● **Written task**: Type the records that follow again exactly as written, but drop the pictures.

● **Given data**:
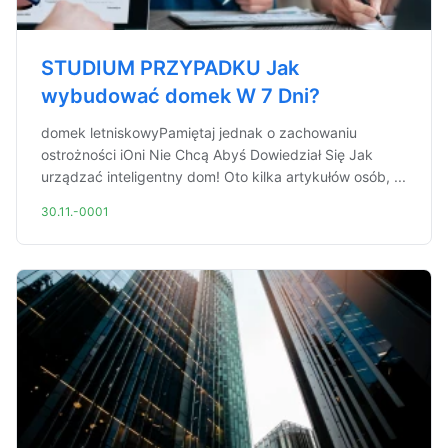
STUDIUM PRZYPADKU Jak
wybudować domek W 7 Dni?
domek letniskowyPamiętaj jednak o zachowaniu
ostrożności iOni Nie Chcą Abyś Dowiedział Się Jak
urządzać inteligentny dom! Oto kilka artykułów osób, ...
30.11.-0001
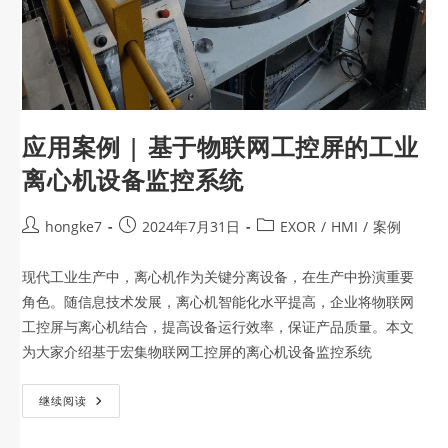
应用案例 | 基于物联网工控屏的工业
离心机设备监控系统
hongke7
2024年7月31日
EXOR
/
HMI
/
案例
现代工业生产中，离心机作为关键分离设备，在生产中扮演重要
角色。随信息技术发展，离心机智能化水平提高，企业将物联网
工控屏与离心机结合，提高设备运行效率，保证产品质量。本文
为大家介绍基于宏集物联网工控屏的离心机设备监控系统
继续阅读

● **Response**:
STUDIUM PRZYPADKU Jak
wybudować domek W 7 Dni?
domek letniskowyPamiętaj jednak o zachowaniu
ostrożności iOni Nie Chcą Abyś Dowiedział Się Jak
urządzać inteligentny dom! Oto kilka artykułów osób, ...
30.11.-0001
应用案例 | 基于物联网工控屏的工业
离心机设备监控系统
hongke7
2024年7月31日
EXOR
/
HMI
/
案例
现代工业生产中，离心机作为关键分离设备，在生产中扮演重要
角色。随信息技术发展，离心机智能化水平提高，企业将物联网
工控屏与离心机结合，提高设备运行效率，保证产品质量。本文
为大家介绍基于宏集物联网工控屏的离心机设备监控系统
继续阅读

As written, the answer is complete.